**Prompt:** Every line in the data below that holds "Same" should be found and copied.

**Data under study:**
>>>
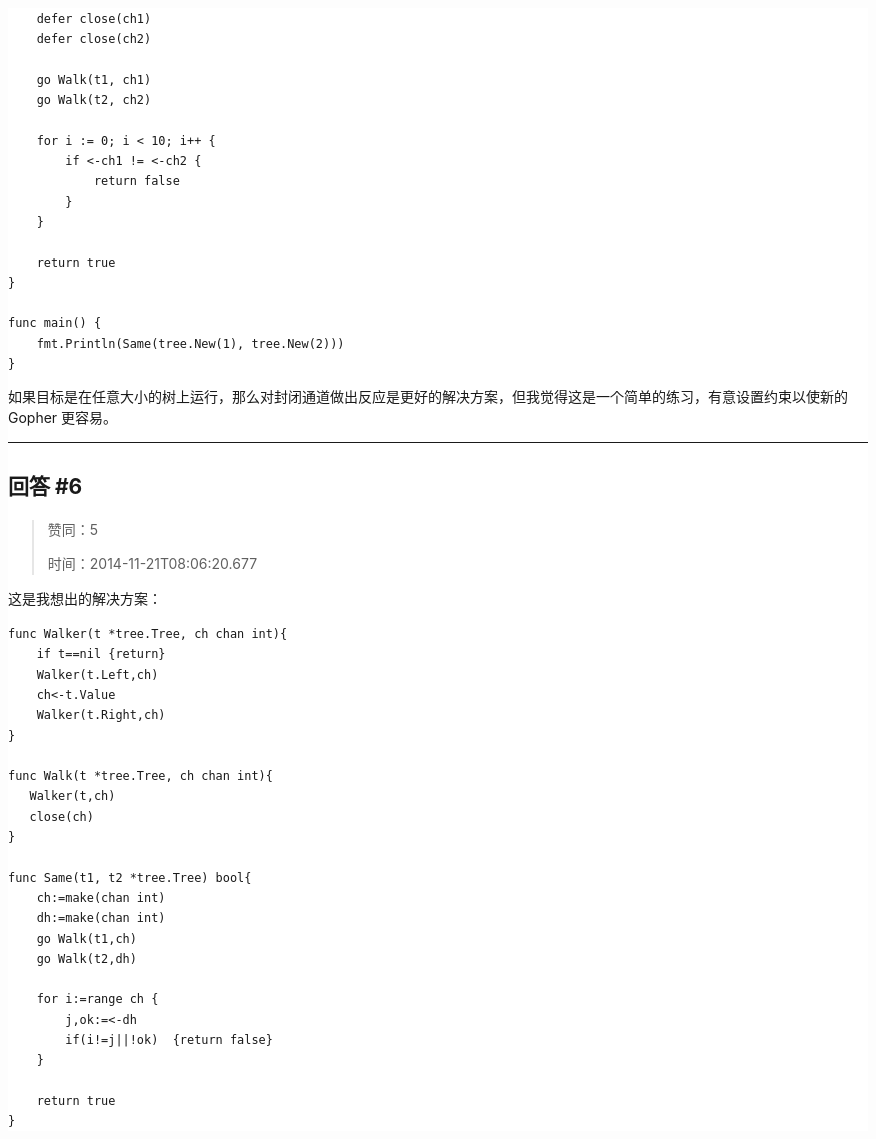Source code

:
 ```
    defer close(ch1)
    defer close(ch2)

    go Walk(t1, ch1)
    go Walk(t2, ch2)

    for i := 0; i < 10; i++ {
        if <-ch1 != <-ch2 {
            return false
        }
    }

    return true
}

func main() {
    fmt.Println(Same(tree.New(1), tree.New(2)))
} 
```

如果目标是在任意大小的树上运行，那么对封闭通道做出反应是更好的解决方案，但我觉得这是一个简单的练习，有意设置约束以使新的 Gopher 更容易。

* * *

## 回答 #6

> 赞同：5
> 
> 时间：2014-11-21T08:06:20.677

这是我想出的解决方案：

```
func Walker(t *tree.Tree, ch chan int){
    if t==nil {return}
    Walker(t.Left,ch)
    ch<-t.Value
    Walker(t.Right,ch)   
}

func Walk(t *tree.Tree, ch chan int){
   Walker(t,ch)
   close(ch)
}

func Same(t1, t2 *tree.Tree) bool{
    ch:=make(chan int)
    dh:=make(chan int)
    go Walk(t1,ch)
    go Walk(t2,dh)

    for i:=range ch {
        j,ok:=<-dh
        if(i!=j||!ok)  {return false} 
    }

    return true
} 
```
<<<
**Output of the exercise:**
    fmt.Println(Same(tree.New(1), tree.New(2)))
func Same(t1, t2 *tree.Tree) bool{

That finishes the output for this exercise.